In this example some respondents give three answers, some give two and some just one. I split these answers into three categorical variables, listing “not applicable” for the second and third variable where no answers were given. Note that the fourth example includes some potentially identifying information in the name of the sister Ellie, again illustrating the importance of categorising or editing these variables.

The Multiple Response Set command in SPSS follows a similar methodology. Categories are derived from the text variables and each category becomes a new binary (yes/no) variable.

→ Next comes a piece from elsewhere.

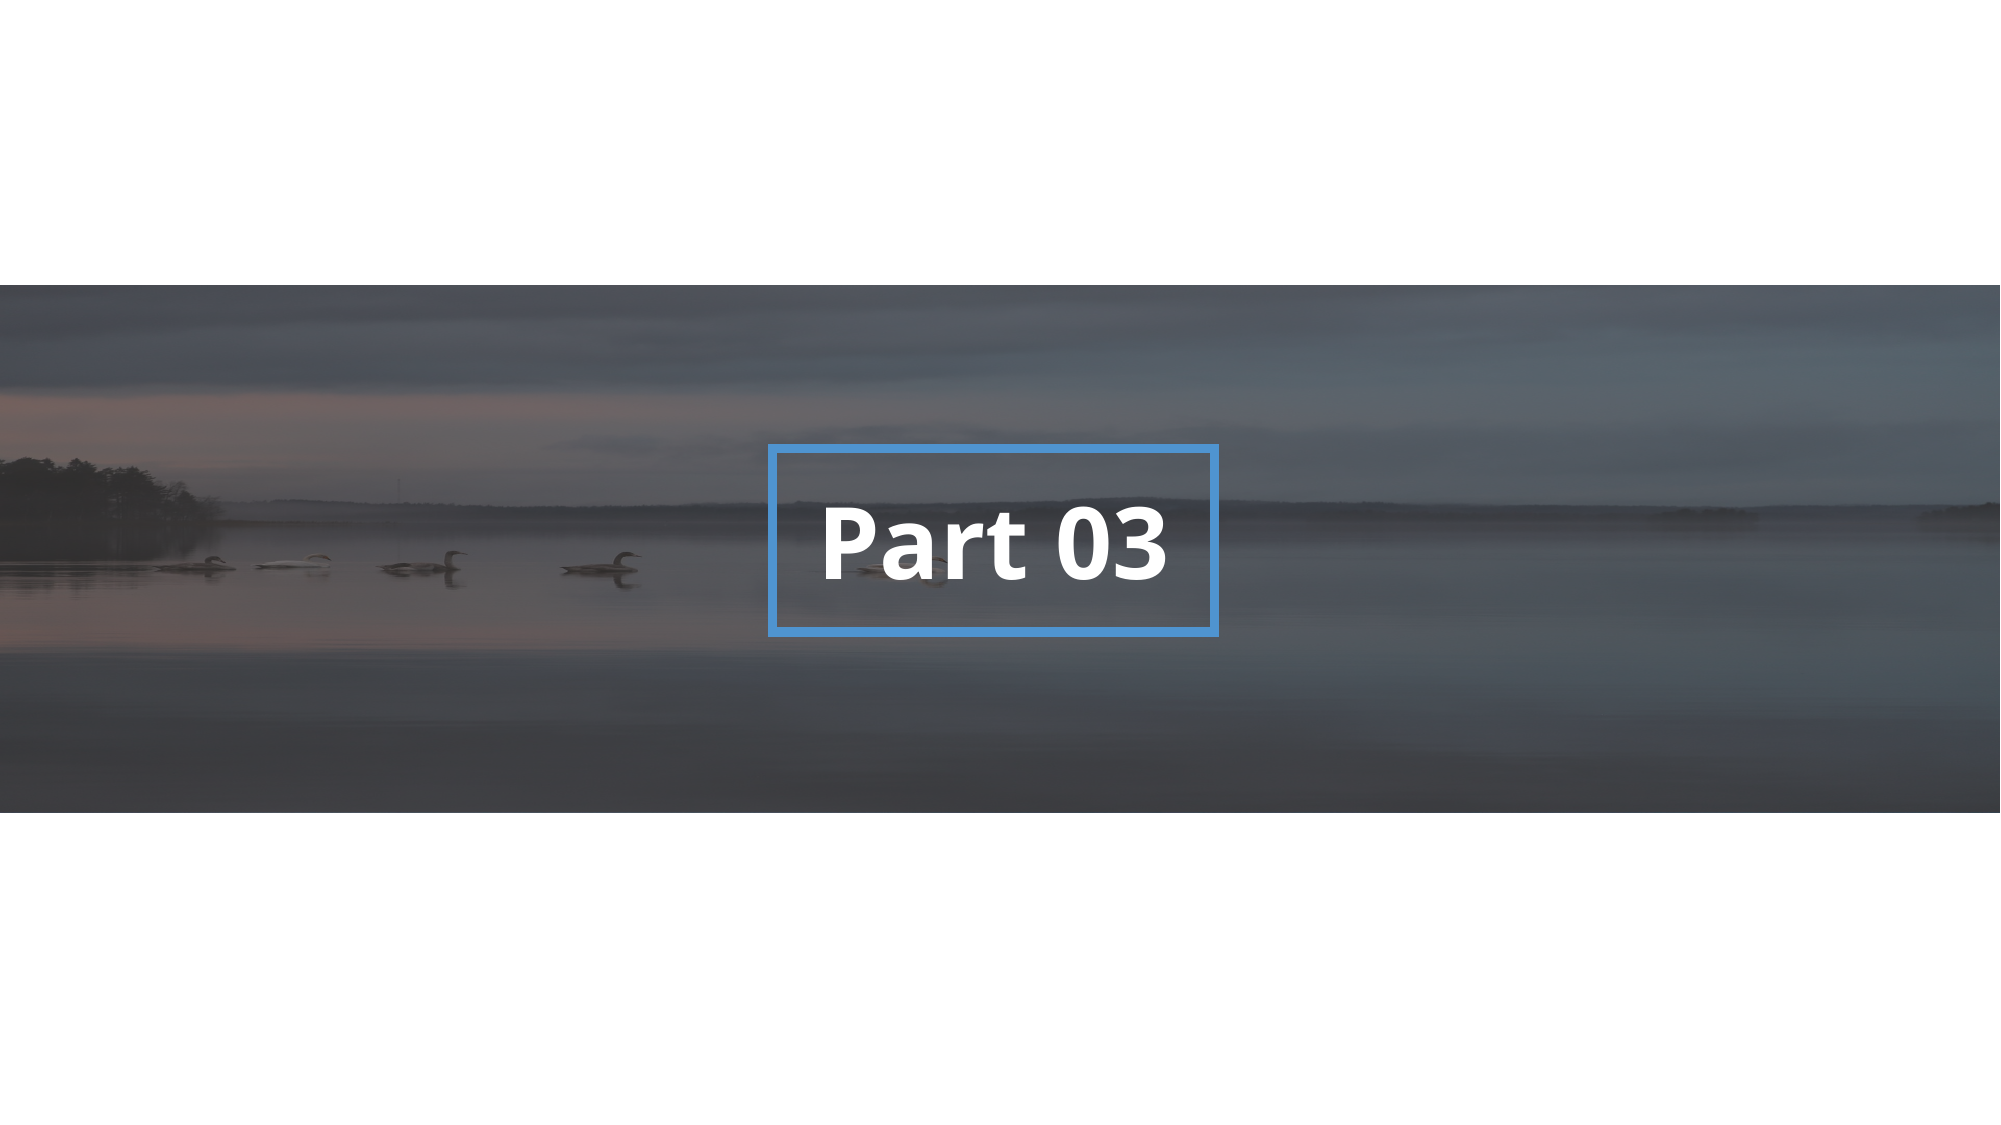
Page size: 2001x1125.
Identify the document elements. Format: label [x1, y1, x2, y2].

picture [0, 285, 2000, 813]
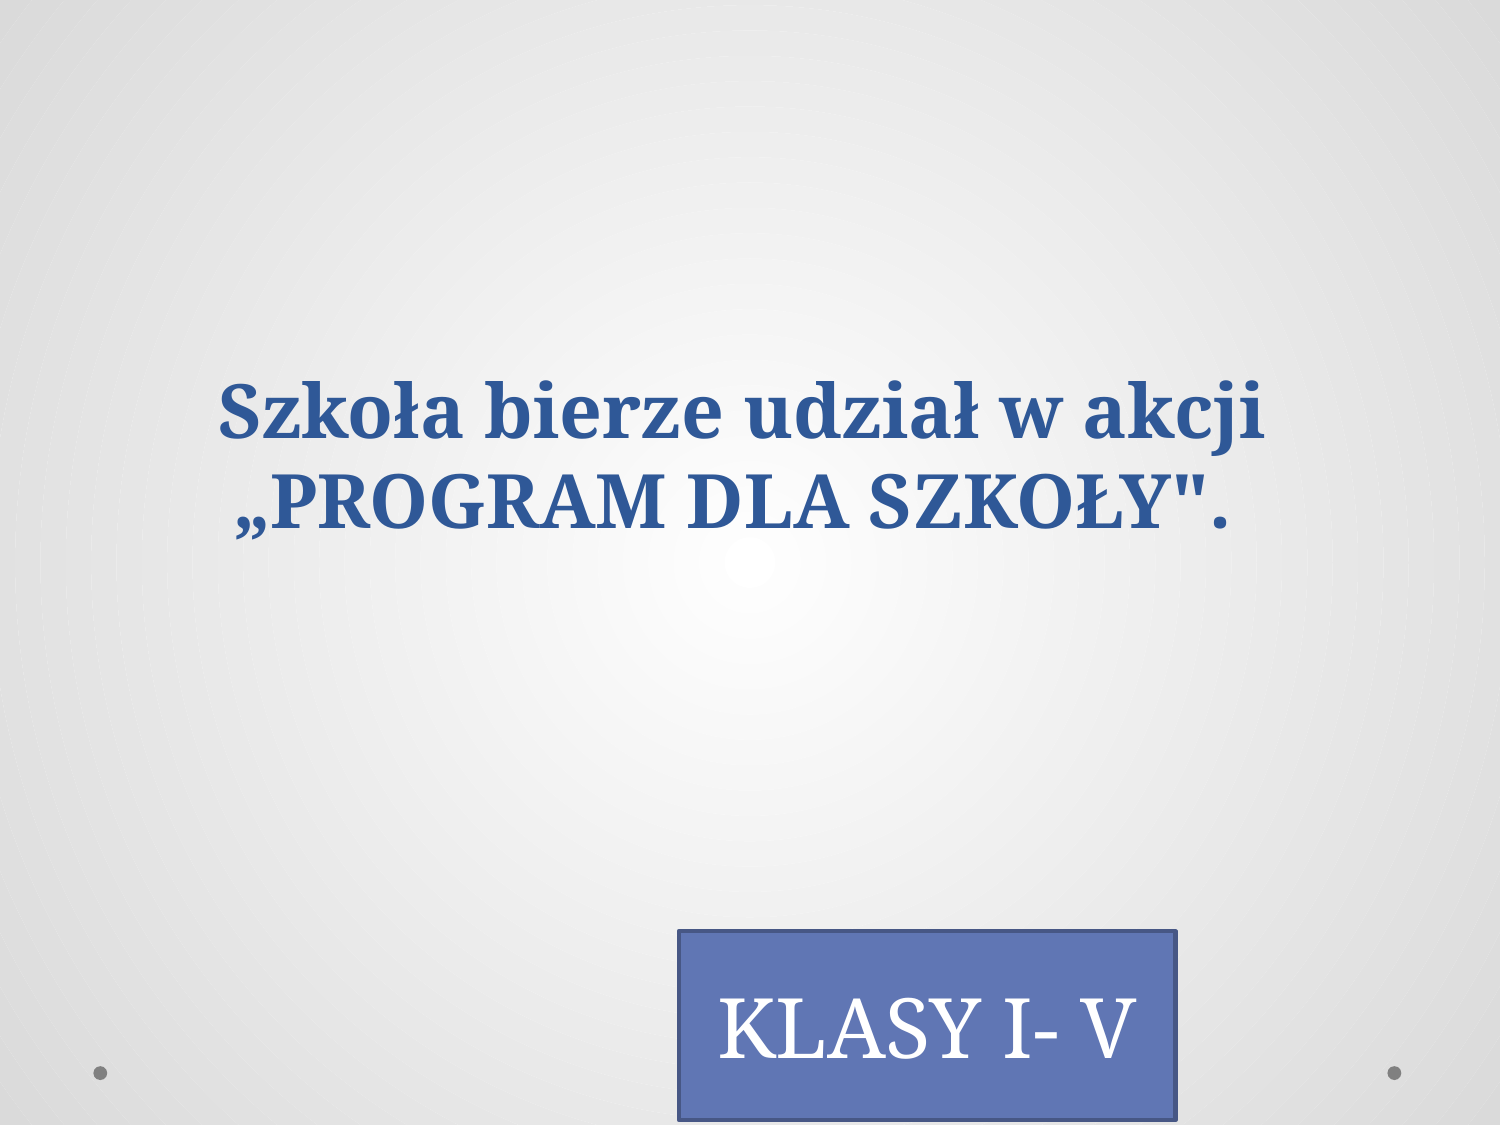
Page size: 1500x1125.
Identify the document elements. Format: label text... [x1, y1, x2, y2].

This process of anonymising string variables was extremely time-consuming, involving large numbers of decisions on every variable. Individual responses could sometimes be ambiguous and could potentially fit in different categories. A response “shouts, screams, not good vocabulary” could feasibly fit in either the aggression/temper or speech development categories. While time-consuming and onerous, at least the data processor here should try to be consistent, making all decisions on consistent criteria across the data.

Conclusion

I know from my own experience working with data on a research project that files tend to multiply and become difficult to organise. Working on one’s own data, at least one has a shot at remembering past decisions in organising files and folders. This is much more complicated when coming fresh to other researchers’ folders: ad hoc decisions made by data managers are invisible to those archiving old research projects.

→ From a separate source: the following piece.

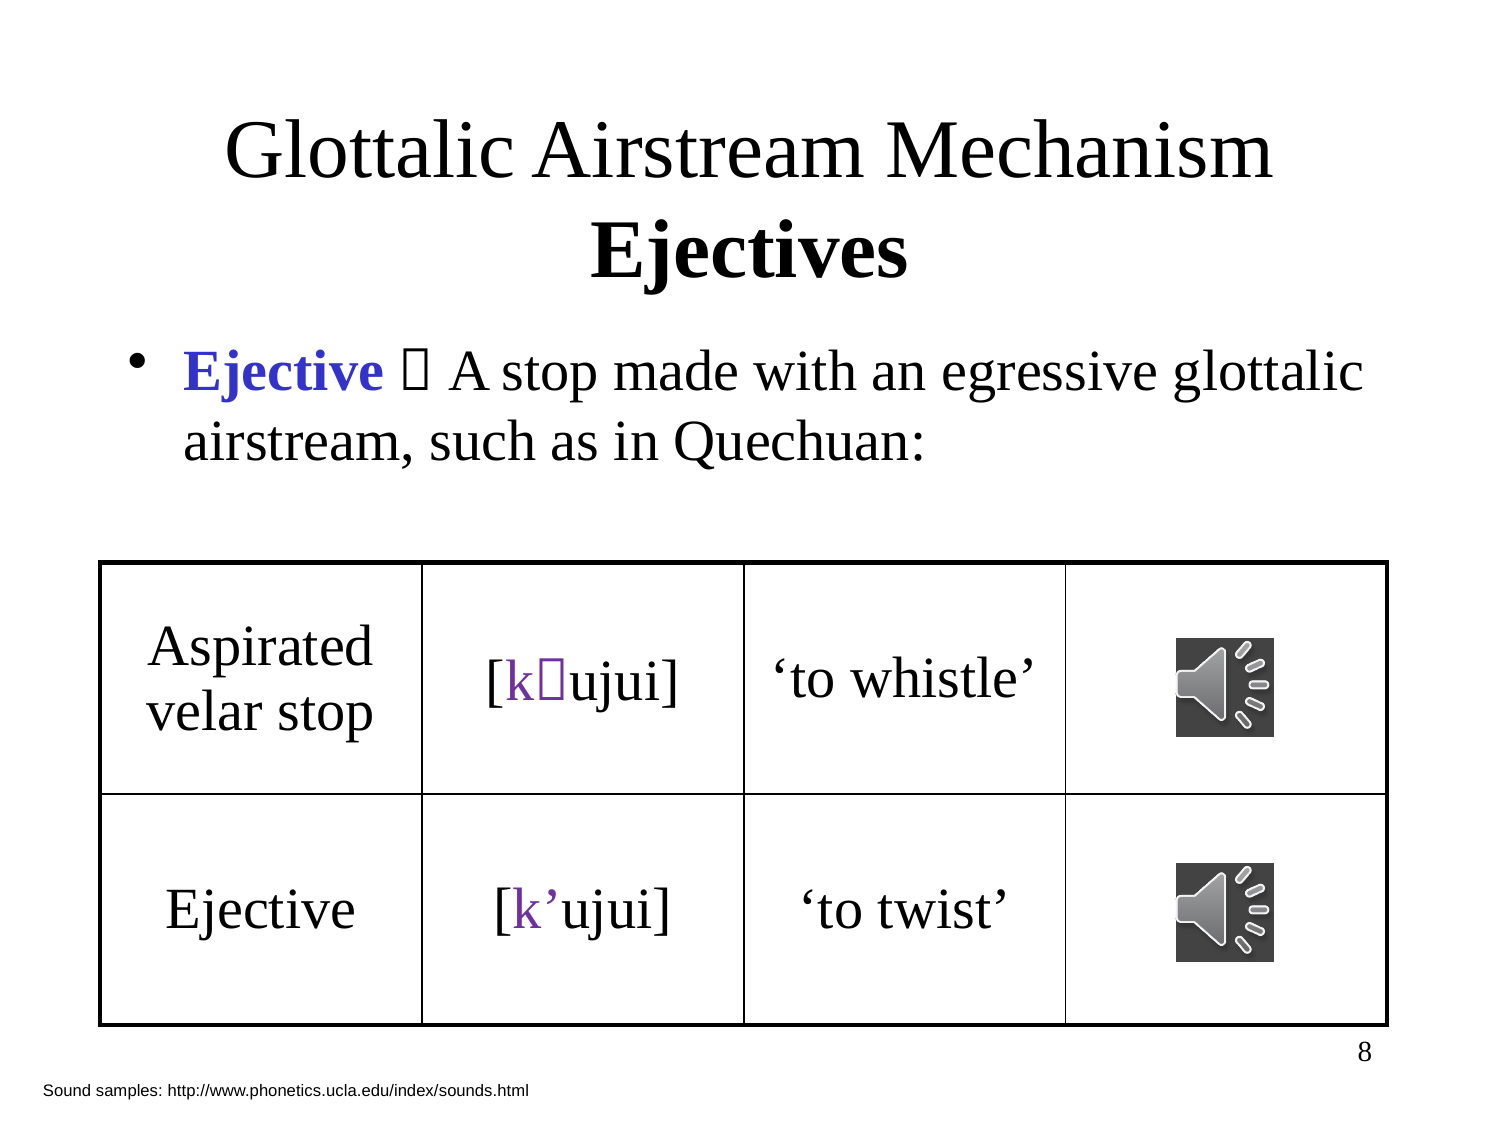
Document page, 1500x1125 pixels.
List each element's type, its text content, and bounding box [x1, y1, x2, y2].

Even the decisions made in anonymising data often required knowledge of the field. External data processors attempting to prepare old research projects are disadvantaged by their lack of local knowledge on the project. In the examples I gave above, I would not automatically know whether future analysts of the data would prefer to know brand names of medication or general areas of illness; this is a question answered by researchers or practitioners in the field.

All this suggests that a simple piece of organisation, undertaken by the data manager or relevant researchers towards the end of their project, could be very helpful for future archiving and analysis. An ideal situation might even involve the inclusion of data archiving into the timeline and budget of the project, allowing the original research team with their specialist knowledge to make the relevant decisions that both protect the anonymity of participants and preserve the most valuable data for future analysis. Indeed, such plans are now commonplace and required by major funders, such as the British ESRC and Horizon 2020, and it is likely that these will facilitate future archival projects and the productive secondary analysis of archived data.